Please render all of these lines as a Markdown table with two columns, Row and Line, numbering each line and leaving out blank ones. Keep the pictures out of the answer.

*Data entries*
:::::

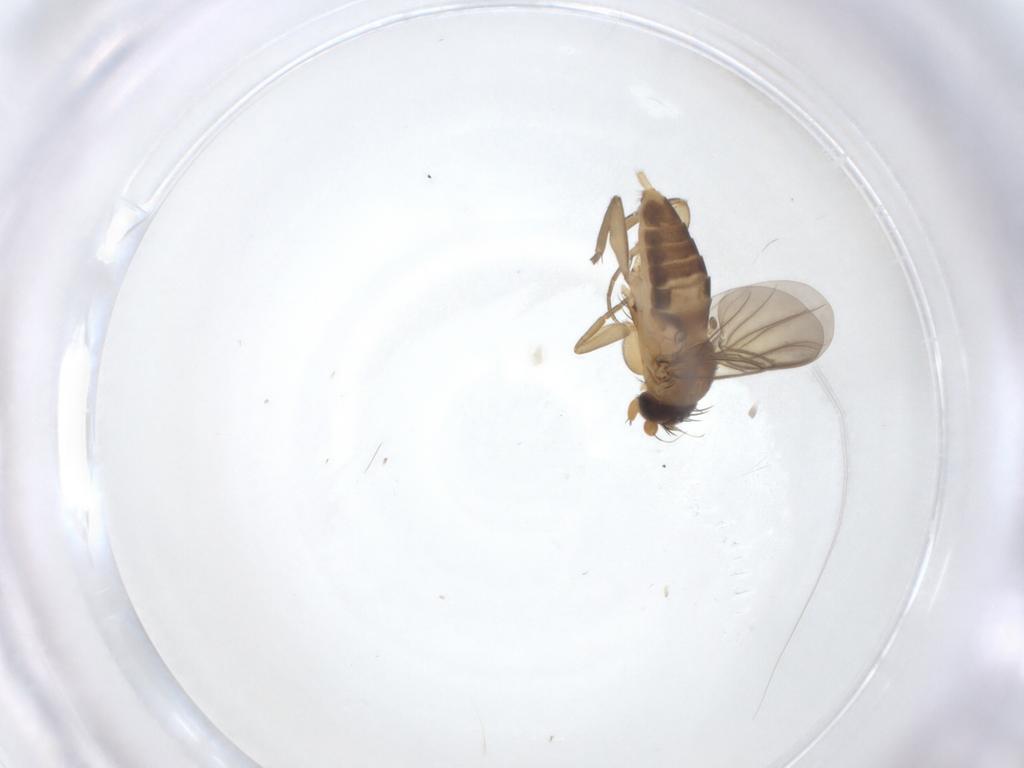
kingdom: Animalia
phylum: Arthropoda
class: Insecta
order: Diptera
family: Phoridae
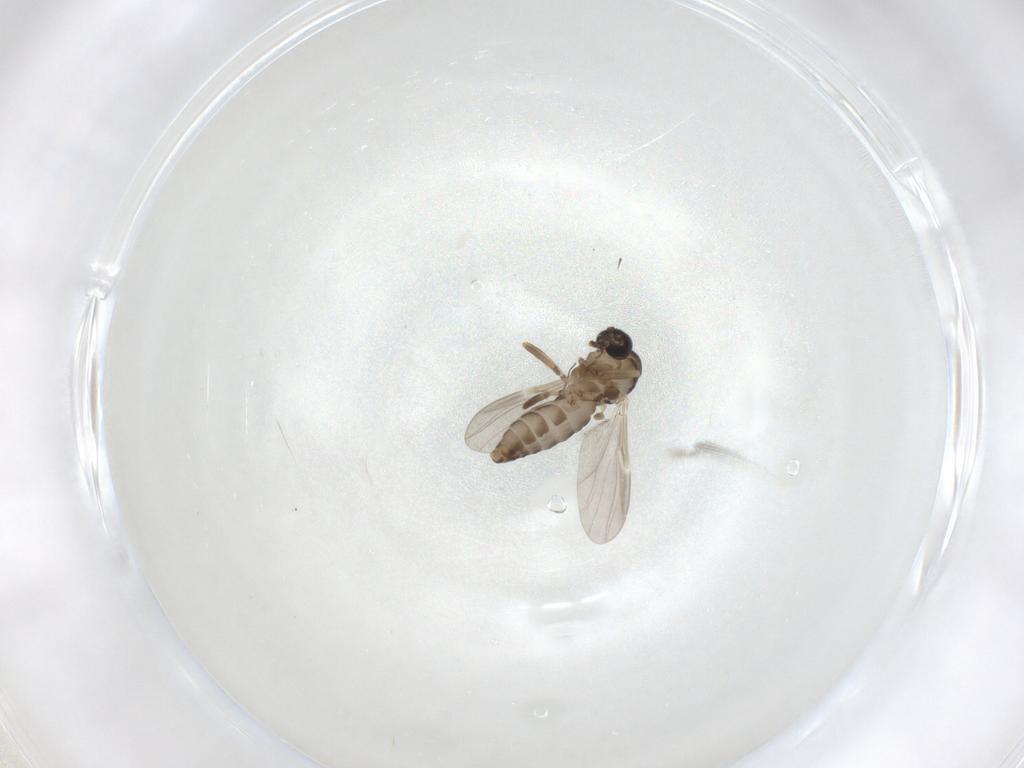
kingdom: Animalia
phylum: Arthropoda
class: Insecta
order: Diptera
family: Ceratopogonidae
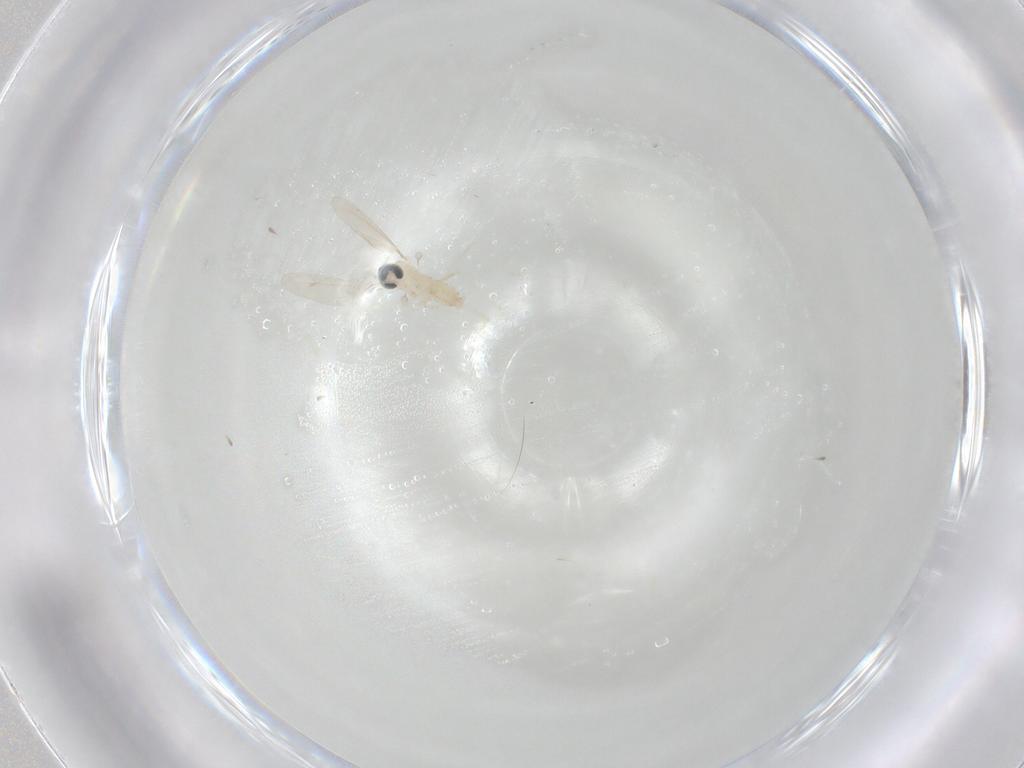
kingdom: Animalia
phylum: Arthropoda
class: Insecta
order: Diptera
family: Cecidomyiidae
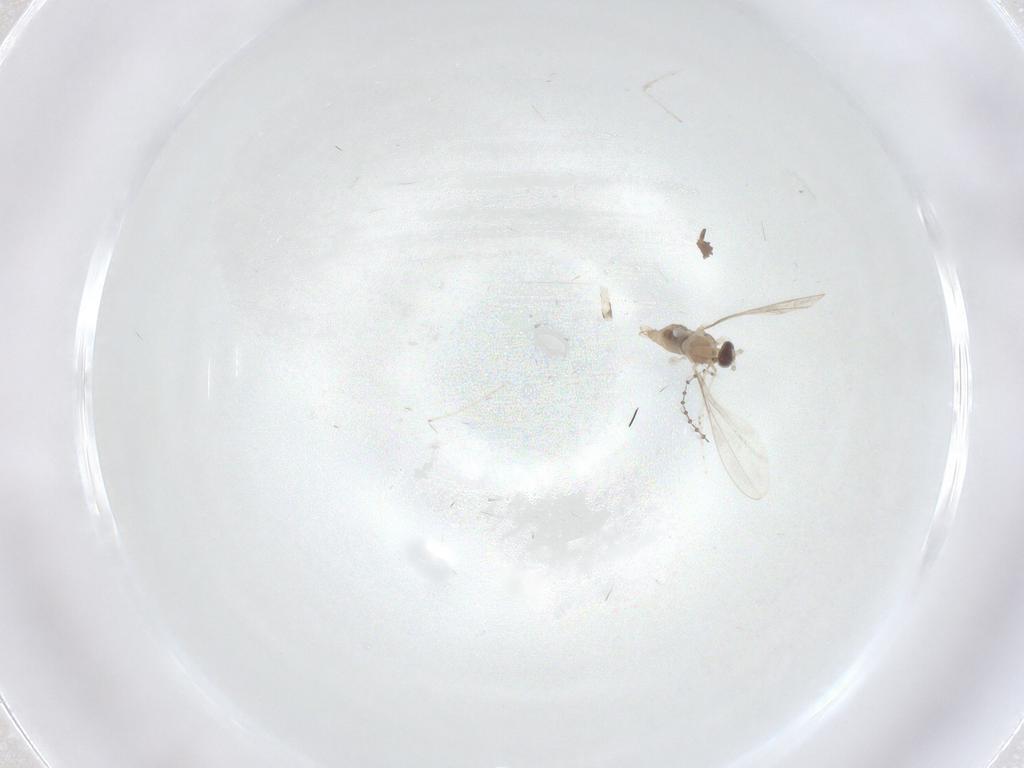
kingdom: Animalia
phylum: Arthropoda
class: Insecta
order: Diptera
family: Cecidomyiidae
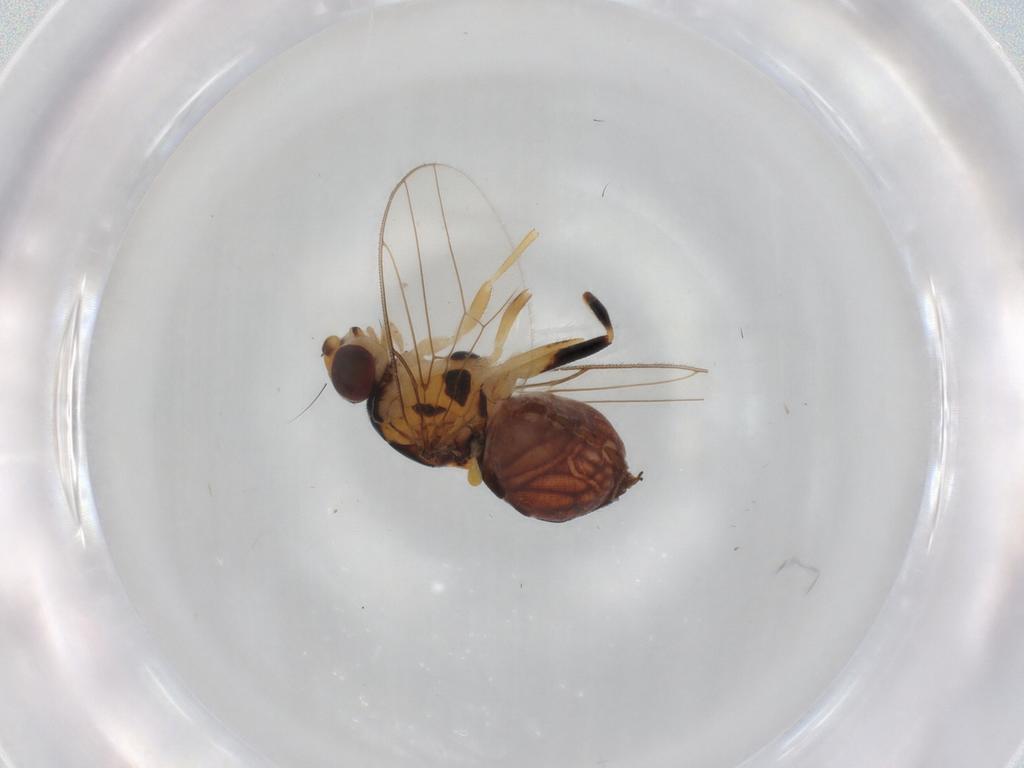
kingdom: Animalia
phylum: Arthropoda
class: Insecta
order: Diptera
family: Chloropidae
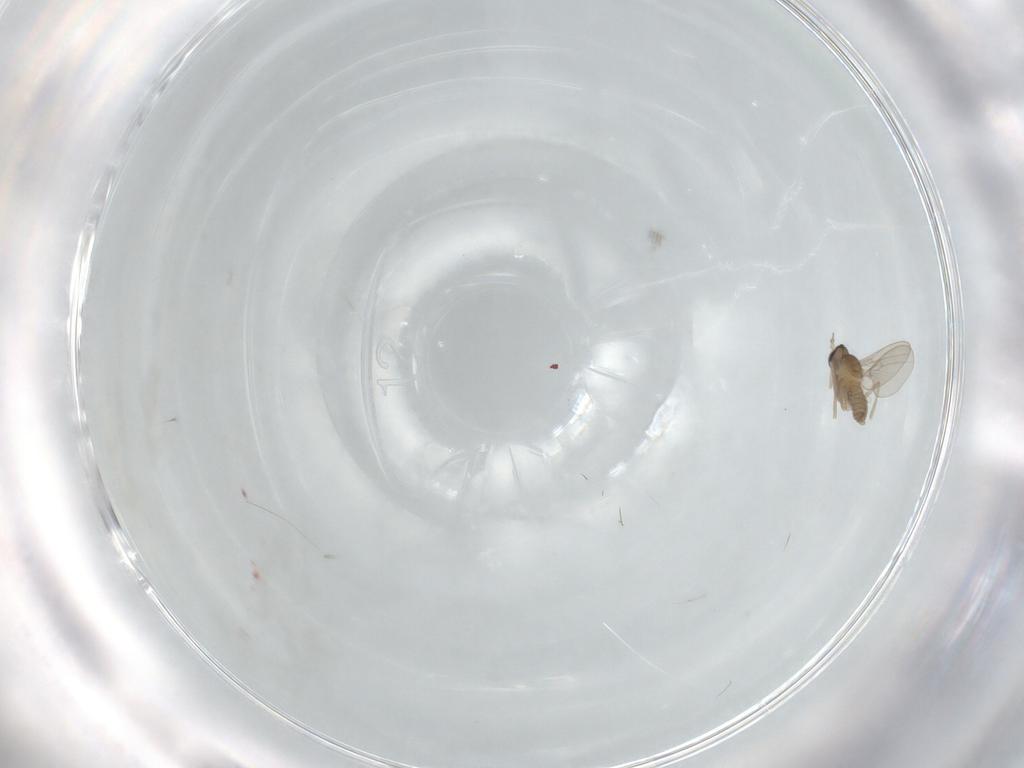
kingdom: Animalia
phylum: Arthropoda
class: Insecta
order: Diptera
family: Cecidomyiidae
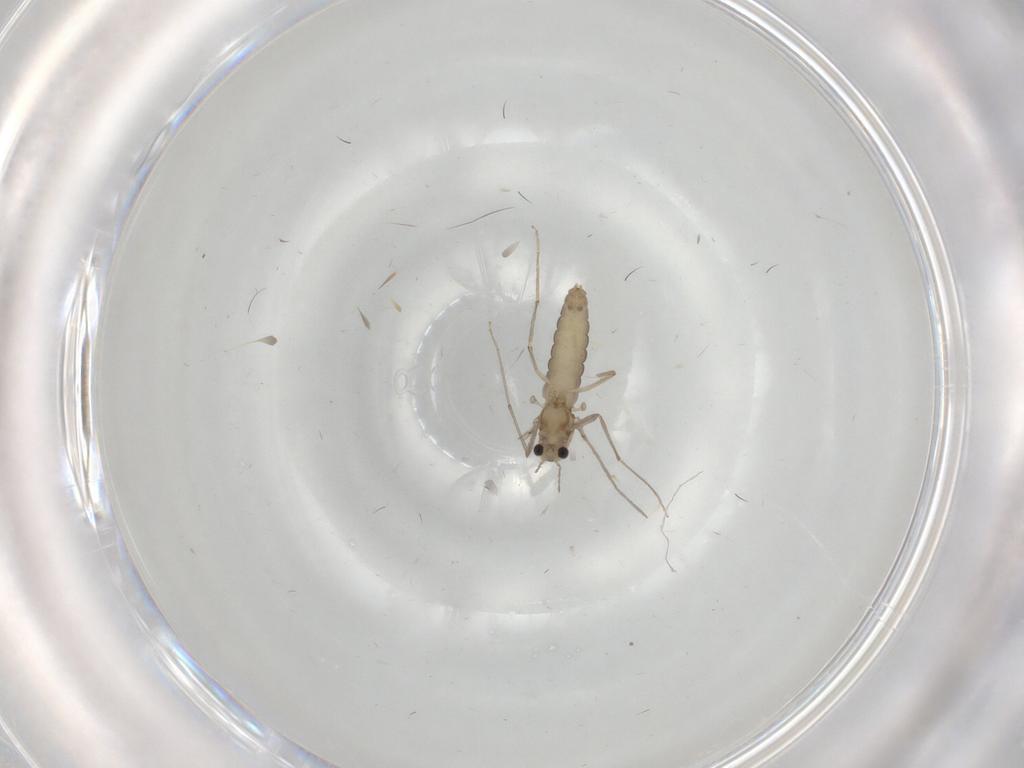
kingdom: Animalia
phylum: Arthropoda
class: Insecta
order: Diptera
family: Chironomidae
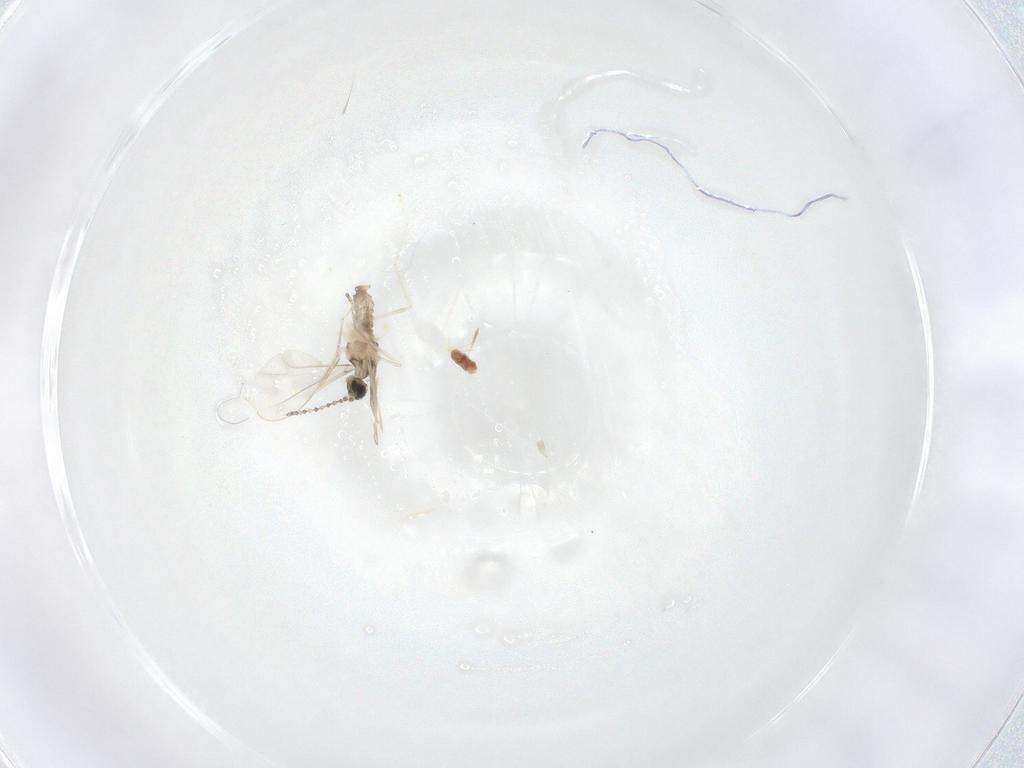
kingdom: Animalia
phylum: Arthropoda
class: Insecta
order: Diptera
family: Cecidomyiidae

:::::

*Solution to this task*
| Row | Line |
|---|---|
| 1 | kingdom: Animalia |
| 2 | phylum: Arthropoda |
| 3 | class: Insecta |
| 4 | order: Diptera |
| 5 | family: Phoridae |
| 6 | kingdom: Animalia |
| 7 | phylum: Arthropoda |
| 8 | class: Insecta |
| 9 | order: Diptera |
| 10 | family: Ceratopogonidae |
| 11 | kingdom: Animalia |
| 12 | phylum: Arthropoda |
| 13 | class: Insecta |
| 14 | order: Diptera |
| 15 | family: Cecidomyiidae |
| 16 | kingdom: Animalia |
| 17 | phylum: Arthropoda |
| 18 | class: Insecta |
| 19 | order: Diptera |
| 20 | family: Cecidomyiidae |
| 21 | kingdom: Animalia |
| 22 | phylum: Arthropoda |
| 23 | class: Insecta |
| 24 | order: Diptera |
| 25 | family: Chloropidae |
| 26 | kingdom: Animalia |
| 27 | phylum: Arthropoda |
| 28 | class: Insecta |
| 29 | order: Diptera |
| 30 | family: Cecidomyiidae |
| 31 | kingdom: Animalia |
| 32 | phylum: Arthropoda |
| 33 | class: Insecta |
| 34 | order: Diptera |
| 35 | family: Chironomidae |
| 36 | kingdom: Animalia |
| 37 | phylum: Arthropoda |
| 38 | class: Insecta |
| 39 | order: Diptera |
| 40 | family: Cecidomyiidae |